Sb 9, 13-18; Sal 89; Fil 9-10.12-17; +Lc 14, 25-33
Todo aquel que se llame cristiano revela como clave de su identidad que es un discípulo de Cristo, que le tiene a Él por Maestro, por Modelo y por Guía. Jesús, con sus palabras y obras, le muestra al hombre lo que Dios ha pensado para él desde toda la eternidad. En este Divino Maestro el hombre encuentra lo que significa el vivir como un hijo amado del Padre, como un hombre que se deja conducir por la acción del Espíritu Santo. Es Jesús la luz que ilumina nuestro camino hacia el cielo.
La Palabra que nos ha sido anunciada en este día, nos revela que todo discipulado es una entrega total a Dios, una entrega de todo nuestro ser y hacer, y esta entrega implica: una renuncia “niéguese a sí mismo”, una disposición “tome su cruz” y una acción “sígame”. Y ¿hacia dónde lo seguimos?

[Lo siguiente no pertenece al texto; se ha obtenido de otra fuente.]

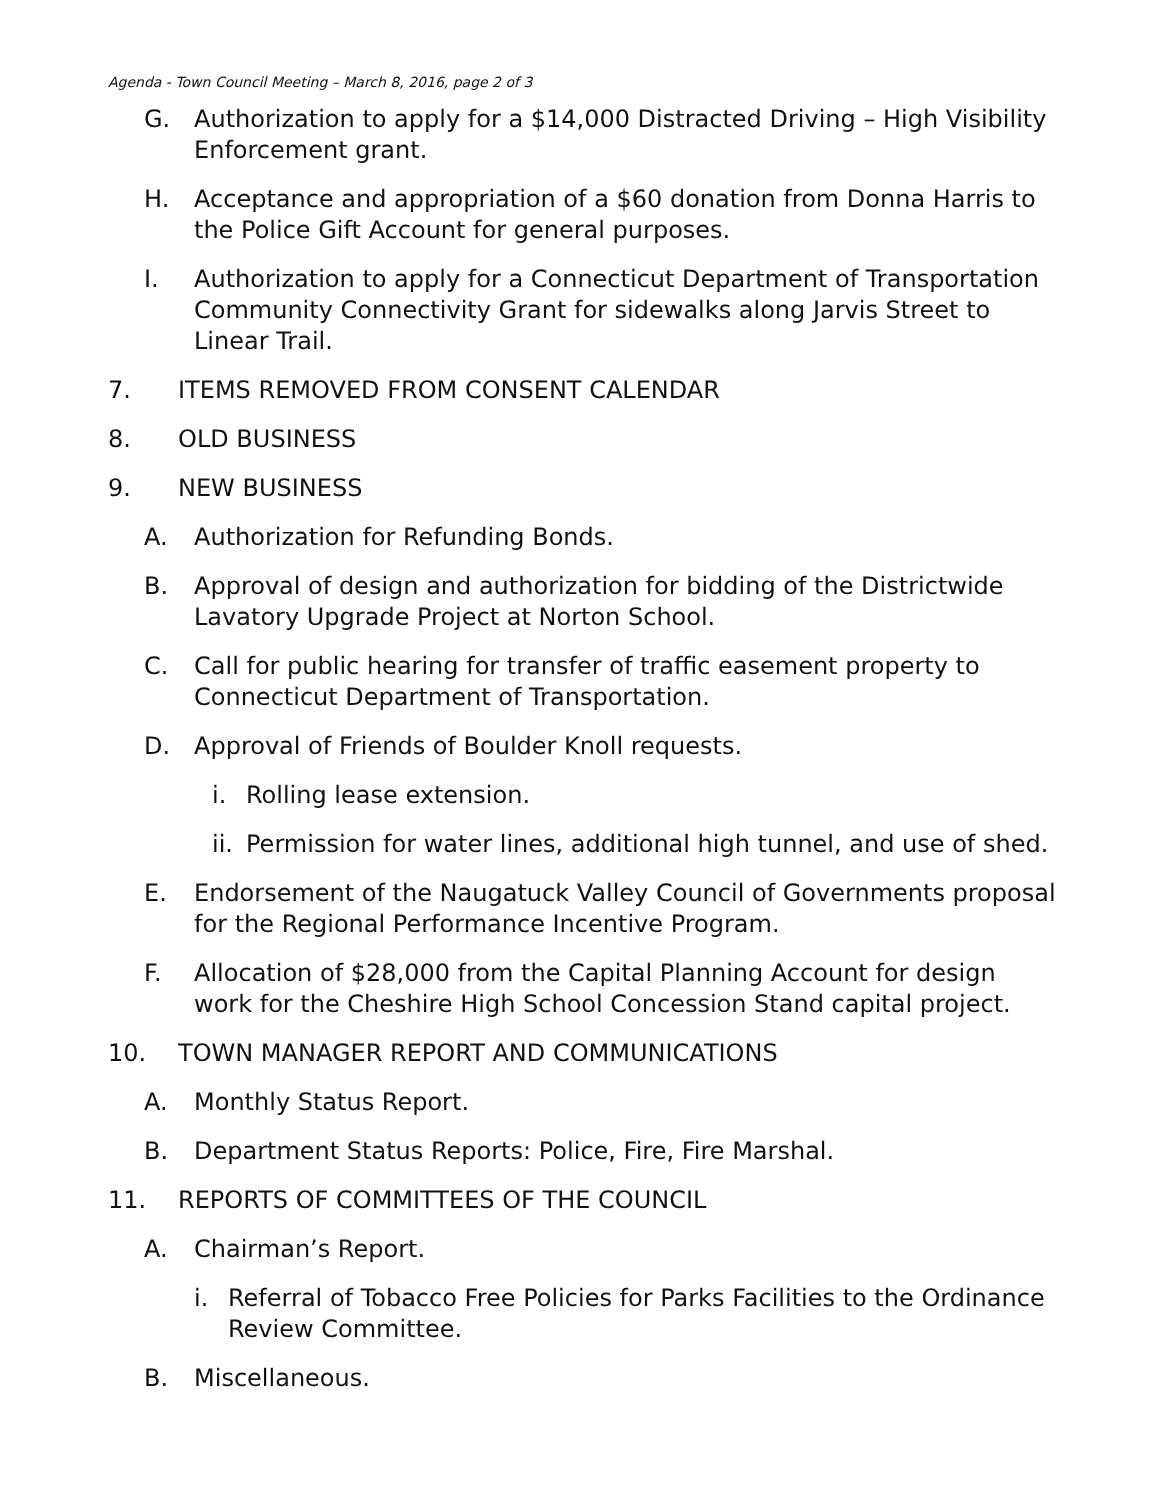Agenda - Town Council Meeting – March 8, 2016, page 2 of 3
G. Authorization to apply for a $14,000 Distracted Driving – High Visibility Enforcement grant.
H. Acceptance and appropriation of a $60 donation from Donna Harris to the Police Gift Account for general purposes.
I. Authorization to apply for a Connecticut Department of Transportation Community Connectivity Grant for sidewalks along Jarvis Street to Linear Trail.
7. ITEMS REMOVED FROM CONSENT CALENDAR
8. OLD BUSINESS
9. NEW BUSINESS
A. Authorization for Refunding Bonds.
B. Approval of design and authorization for bidding of the Districtwide Lavatory Upgrade Project at Norton School.
C. Call for public hearing for transfer of traffic easement property to Connecticut Department of Transportation.
D. Approval of Friends of Boulder Knoll requests.
i. Rolling lease extension.
ii. Permission for water lines, additional high tunnel, and use of shed.
E. Endorsement of the Naugatuck Valley Council of Governments proposal for the Regional Performance Incentive Program.
F. Allocation of $28,000 from the Capital Planning Account for design work for the Cheshire High School Concession Stand capital project.
10. TOWN MANAGER REPORT AND COMMUNICATIONS
A. Monthly Status Report.
B. Department Status Reports: Police, Fire, Fire Marshal.
11. REPORTS OF COMMITTEES OF THE COUNCIL
A. Chairman’s Report.
i. Referral of Tobacco Free Policies for Parks Facilities to the Ordinance Review Committee.
B. Miscellaneous.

Al cielo, a la comunión plena y perfecta con Dios Uno y Trino, a la vida bienaventurada, al gozo del amor eterno que nos creó y nos redimió.
El premio es precioso y todos lo anhelan, pero Jesús nos advierte, con la parábola de la torre y de un rey en combate, que para vivir en esta dimensión de abnegación, de cargar con la cruz y de seguirle, es necesario que nos esforcemos.
Escribía ya un maestro de vida espiritual llamado Juan Taulero:
… vemos que muchos siguen los caminos de este mundo para obtener honores irrisorios, y para esto renuncian a la comodidad física, a su hogar, a sus amigos, exponiéndose a los peligros de la guerra ¡todo esto para adquirir bienes exteriores! Resulta lógico y plenamente justo que nosotros hagamos una renuncia total para adquirir el bien puro que es Dios, y que de este modo sigamos a nuestro Maestro… No es raro encontrar hombres que desean ser testigos del Señor en la paz, es decir, que todo resulte según sus deseos.
De buena gana quieren llegar a ser santos, pero sin cansancio, sin aburrimiento, sin dificultad, sin que les cueste nada. Desean conocer a Dios, gustarlo, sentirlo, pero sin que haya amargura. Entonces, ocurre que en cuanto hay que trabajar, en cuanto aparece la amargura, las tinieblas y las tentaciones, en cuanto no sienten a Dios y se sienten abandonados interna y externamente, sus bellas resoluciones se desvanecen. Estos no son verdaderos testigos, testigos como los que necesita el Salvador… ¡Ojalá podamos librarnos de este tipo de búsqueda que carece de trabajos, amarguras y tinieblas y encontremos la paz en todo tiempo, incluso en la desgracia! Es ahí solamente donde nace la verdadera paz, la que permanece.
El libro de la sabiduría nos anunciaba que difícil era para el hombre conocer lo que Dios piensa, sus designios, los misterios que envuelven sus planes, sin embargo, en Jesús, nos fue revelado el plan divino de amor y salvación para el hombre, lo que Dios había pensado hacer con él, Dios quiso hacernos gozar de su amor e incorporarnos a su familia, al punto de llamarnos hijos, esa es nuestra dignidad.
Por ello decía san Basilio en su Regla:
Renunciarse es, pues, desatar los lazos que nos atan a esta vida terrestre y pasajera, liberarse de las contingencias humanas, a fin de hacernos más aptos para caminar por el camino que conduce a Dios. Es liberarse de los impedimentos a fin de poseer y usar los bienes que son “mucho más preciosos que el oro y la plata” (Sl 18,11). Y para decirlo del todo, renunciarse es transportar el corazón humano a la vida del cielo, de tal manera que se pueda decir: “Nuestra patria está en el cielo” (Flp 3,20). Y, sobre todo, es empezar a ser semejante a Cristo, que por nosotros se hizo pobre, él que era rico (2C 8,9). Debemos asemejarnos a Él si queremos vivir según el Evangelio.
Que el Señor nos conceda la gracia en este día de saber hacer vida esta palabra, y así obtener la verdadera libertad y la herencia eterna que nos ha sido prometida.